■ Task objective ■
Could you transcribe every record below exactly as written, leaving out any pictures?

Edit difference data:
* * * * * * *
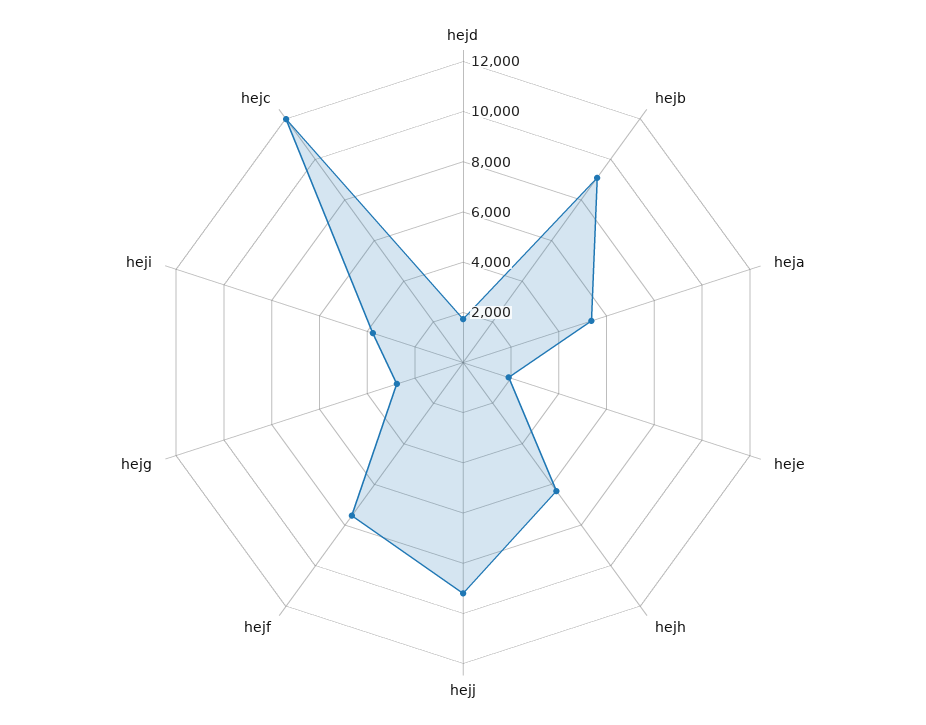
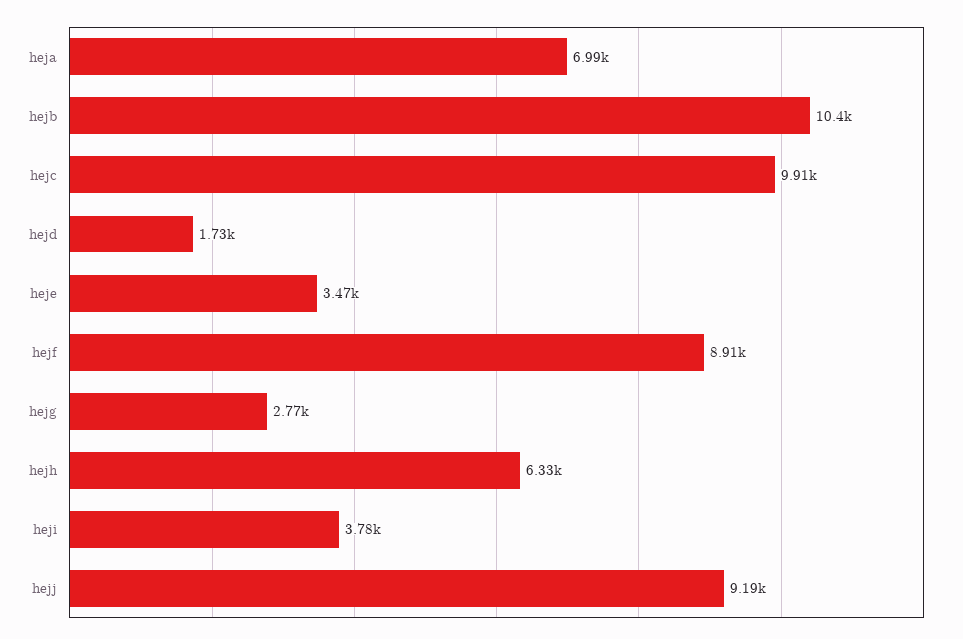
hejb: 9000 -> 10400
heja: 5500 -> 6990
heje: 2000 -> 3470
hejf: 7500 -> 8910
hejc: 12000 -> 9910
* * * * * * *
■ Exercise answer ■
hejb: 9000 -> 10400
heja: 5500 -> 6990
heje: 2000 -> 3470
hejf: 7500 -> 8910
hejc: 12000 -> 9910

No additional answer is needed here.